Zwei Jahre Ukrainekrieg – Waffenstillstand jetzt! Keine weitere Eskalation!

Vor einem Jahr Siegestaumel auf den Straßen von Berlin!

Vor einem Jahr noch strömte eine große Zahl Kriegs“begeisterter“, unter ihnen nicht wenige Urka-Faschisten – auf die Straßen Berlins. Auf einem Panzer, der seine Kanonenrohre auf die russische Botschaft richtete, wurde nicht nur Putin, sondern gleich allen russischen Menschen und russischer Kultur Ausgrenzung oder sogar der Tod gewünscht. Luisa Neubauer von den „Grünen“ rief „nach der Trennung von russischem Gas und Öl“ den Beginn eines neuen „fossilfreien Zeitalters“ aus. Auf der Kundgebung am Brandenburger Tor forderte sie von ihren „deutschen Mitbürger:innen“ eindringlich die gleiche Opferbereitschaft ein wie die um „unser aller Freiheit“ kämpfenden Ukrainier:innen. Ihr Mitredner, der CDU Militärexperte Roderich Kiesewetter, plädierte gleich für Waffenlieferungen um jeden Preis, um alle von Russland „besetzten Gebiete“, aber auch die Krim, zurückzuerobern.

Proteste gegen den Krieg und die Politik der Eskalation gingen letztes Jahr regelrecht unter. Viele Kriegsbefürworter befanden sich noch angesichts der vorangegangenen erfolgreichen Sommeroffensive der Ukraiine in einem wahren Siegestaumel.

Und heute ? Ernüchterung . Die Ukraine hat sich zum Massengrab entwickelt!

Die Bilanz heute ein Jahr später ist unendlich traurig. Die Ukraine ist zum Massengrab geworden mit der Aussicht, dass das ganze Land in immer größerem Ausmaß zerstört wird. Die Verheissungen, mit immer mehr Waffen einen Durchbruch für den „Sieg“ und ein schnelles Kriegsende zu erzielen, waren und sind nichts als ein großer Bluff.

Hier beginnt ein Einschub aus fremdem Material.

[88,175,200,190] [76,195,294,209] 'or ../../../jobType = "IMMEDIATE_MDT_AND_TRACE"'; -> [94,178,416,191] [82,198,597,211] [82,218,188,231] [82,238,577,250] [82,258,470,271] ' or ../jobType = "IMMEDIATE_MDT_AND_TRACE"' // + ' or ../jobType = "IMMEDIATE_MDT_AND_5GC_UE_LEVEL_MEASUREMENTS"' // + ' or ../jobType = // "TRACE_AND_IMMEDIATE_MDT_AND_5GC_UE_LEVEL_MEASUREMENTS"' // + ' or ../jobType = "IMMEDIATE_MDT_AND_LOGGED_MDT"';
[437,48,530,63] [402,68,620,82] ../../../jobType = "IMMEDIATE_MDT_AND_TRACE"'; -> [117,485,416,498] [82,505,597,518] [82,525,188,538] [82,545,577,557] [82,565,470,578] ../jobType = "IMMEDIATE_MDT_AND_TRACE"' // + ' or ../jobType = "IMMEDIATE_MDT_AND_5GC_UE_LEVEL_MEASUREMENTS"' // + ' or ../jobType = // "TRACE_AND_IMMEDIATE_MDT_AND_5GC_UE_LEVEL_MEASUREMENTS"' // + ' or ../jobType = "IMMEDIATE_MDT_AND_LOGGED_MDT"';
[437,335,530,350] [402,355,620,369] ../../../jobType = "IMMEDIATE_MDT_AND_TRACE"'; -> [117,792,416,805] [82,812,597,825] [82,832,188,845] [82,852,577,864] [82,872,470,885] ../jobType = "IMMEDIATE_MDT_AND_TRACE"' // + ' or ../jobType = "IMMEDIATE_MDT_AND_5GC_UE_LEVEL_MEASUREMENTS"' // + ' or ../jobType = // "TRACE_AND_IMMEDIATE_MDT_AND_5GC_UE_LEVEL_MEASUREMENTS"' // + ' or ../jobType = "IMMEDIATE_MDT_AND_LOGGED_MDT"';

Wir verurteilen alle imperialen Hegemoniebestrebungen, die die Ukraine in diesen jetzt zwei Jahre dauernden Krieg mit unsäglichem Leid führten. Unsere Verurteilung gilt dem Westen, der unter Federführung der USA und deren Bestreben nach weltweiter Vorherrschaft den Konflikt über Jahrzehnte provozierte und jetzt ohne Rücksicht auf Verluste weiter anheizt. Unsere Verurteilung gilt Russland, das den Konflikt vor zwei Jahren in einen großen heissen Krieg überführte, um seinen Einfluss über ein Nachbarland aufrechtzuerhalten bzw. zurückzuerobern.. Wir ergreifen Partei für die Opfer beider Kontrahenten. Wir ergreifen Partei für die hunderttausenden Toten unter den ukrainischen und russischen Soldaten sowie den ukrainischen Zivilist*innen, die auf Geheiß ihrer Regierungen in einen schrecklichen Krieg hineingezogen und darin gestorben sind. Wir ergreifen Partei für alle Verletzten, durch den Krieg ihrer Existenzgrundlagen beraubten und vertriebenen Menschen.

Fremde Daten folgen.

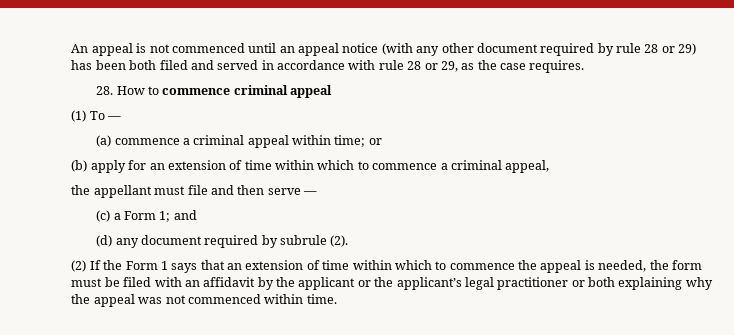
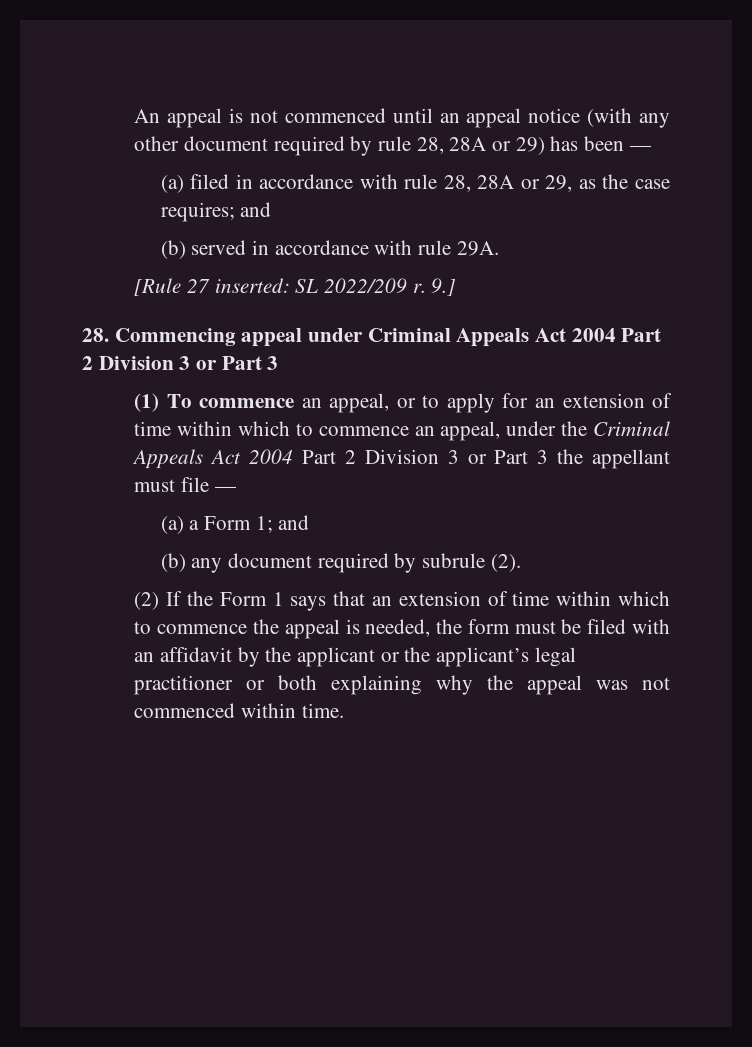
[644,44,659,53] 28 -> [416,137,487,154] 28, 28A
[129,60,214,70] both filed and -> [629,145,651,151] [160,174,670,193] [160,202,272,222] [160,240,186,259] — // (a) filed in accordance with rule 28, 28A or 29, as the case requires; and // (b)
[407,60,585,73] [96,85,332,98] [71,110,122,122] [96,135,382,148] [71,160,88,172] 28 or 29, as the case requires. // 28. How to commence criminal appeal // (1) To — // (a) commence a criminal appeal within time; or // (b) -> [456,241,499,256] [134,278,457,296] [82,328,662,347] [82,356,279,370] [134,393,440,413] 29A. // [Rule 27 inserted: SL 2022/209 r. 9.] // 28. Commencing appeal under Criminal Appeals Act 2004 Part 2 Division 3 or Part 3 // (1) To commence an appeal, or to
[440,160,550,173] a criminal appeal, // -> [414,421,670,441] [132,449,549,469] an appeal, under the Criminal Appeals Act 2004 Part 2 Division 3 or Part 3
[210,185,318,195] [96,210,111,222] and then serve — // (c) -> [214,486,236,492] [160,516,184,534] — // (a)
[96,235,113,247] (d) -> [160,553,186,572] (b)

Dieses ganze Elend mitten in Europa kann ebenso wie im Israel Palästina Konflikt nur durch einen bedingungslosen Waffenstillstand gestoppt werden!
Der Kriegsgeist ist aus der Flasche

Es heisst aktuell, der Ukraine geht die Munition aus. Was für ein Zynismus. Der Ukraine gehen immer mehr die Menschen aus. Roderich Kiesewetter, Verteidigungsexperte der CDU und vor einem Jahr Rednerpartner von Luisa Neubauer, stellte diese Woche die uns alle bedrohende Wahnsinnsforderung auf „Der Krieg muss nach Russland getragen werden.“ „Russische Militäreinrichtungen und Hauptquartiere müssen zerstört werden“, sagte Kiesewetter: „Wir müssen alles tun, dass die Ukraine in die Lage versetzt wird, nicht nur Ölraffinerien in Russland zu zerstören, sondern Ministerien, Kommandoposten, Gefechtsstände“. [1]https://www.fr.de/politik/ukraine-waffen-deutschland-forderung-appell-kiesewetter-cdu-russland-krieg-putin-zr-92825380.html Im Nahostkonflikt klagte er bereits „Einsatzbereitschaft“ für deutsche Soldaten ein, erforderlichenfalls auch mit ihrem Leben einzustehen! Für die Bundeswehr will er das Sondervermögen von 100 Miliarden auf 300 Milliarden verdreifachen. Die Brandmauer „Nie wieder Krieg“ in unserem Land wurde niedergerissen. Der Geist ist wohl endgültig aus der Flasche.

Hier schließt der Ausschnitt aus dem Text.